QUOTED PASSAGE ▸

BookmarkSubscribeRSS Feed
☑ This topic is solved. Need further help from the community? Please sign in and ask a new question.
cgates
Obsidian | Level 7
I have a query that works fine, but it takes hours to run because of how much data it pulls in (like past 7 years of data). There is a new restriction being imposed stating that any queries on this database will be killed after 30 minutes of runtime - no exceptions. So now I have to find a way to still pull all of the data I need but in 30 minute (or less) increments.

The most rudimentary way I can think to do this is to have separate queries for each year (with the hope that only pulling one year of data takes less than 30 min to run - this isnt guaranteed though so I might have to run every 6 month queries). EX. A query for 2020, another for 2021, another for 2022, and so forth. But I’m wondering if there’s a more eloquent/efficient way to write this with a loop that doesn’t require me to hard code the dates whether they’re every 6 months or every year. Basing it on runtime would be best since that is where the restriction is taking place. The hard part would be if I could get it to iterate based on time, the next run would have to know where the previous run stopped to it could append onto the previous dataset.

Any help is appreciated!

This is how the query is currently pulled:
PROC SQL;
CONNECT TO SQLSVR(DATABASE=DB, USER=MYID, PASSWORD=PASS READBUFF=1000);

CREATE TABLE RECORDPULL AS
SELECT * FROM CONNECTION TO SQLSVR
(SELECT *
FROM MYDATABASE
WHERE ADD_DT <= ‘2023-12-31’);

QUIT;
1 ACCEPTED SOLUTION

Accepted Solutions
Patrick
Opal | Level 21

You could try something like done in below sample code that pulls data from the DB in yearly or monthly slices. 

The code assumes that the SQL Server variable ADD_DT is of type DATE. If it's datetime then you would need to amend the code accordingly.

If your SQL is as simple as shared then I'd be using Proc Append and try if increasing the readbuff value increases performance. If using a SQL then potentially just using the default could perform best.

Below code creates monthly or yearly SAS tables because this allows to easily add more data (dates) at a later time or if something falls over to only re-run for the failed date periods.

WHAT YOU HAVE TO DO ▸ In the forum thread on splitting a long-running query, list every option set in the CONNECT TO SQLSVR statement, together with the value assigned to each. The material that follows is separate from the forum thread above.

SUPPLIED INFORMATION ▸
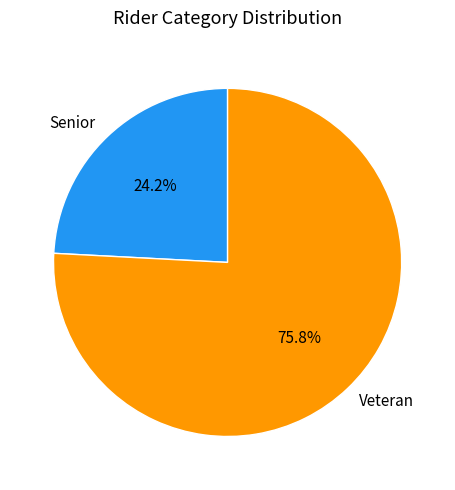

Count the number of slices in the pie.

2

ANSWER TO THE PROBLEM ▸
- DATABASE=DB
- USER=MYID
- PASSWORD=PASS
- READBUFF=1000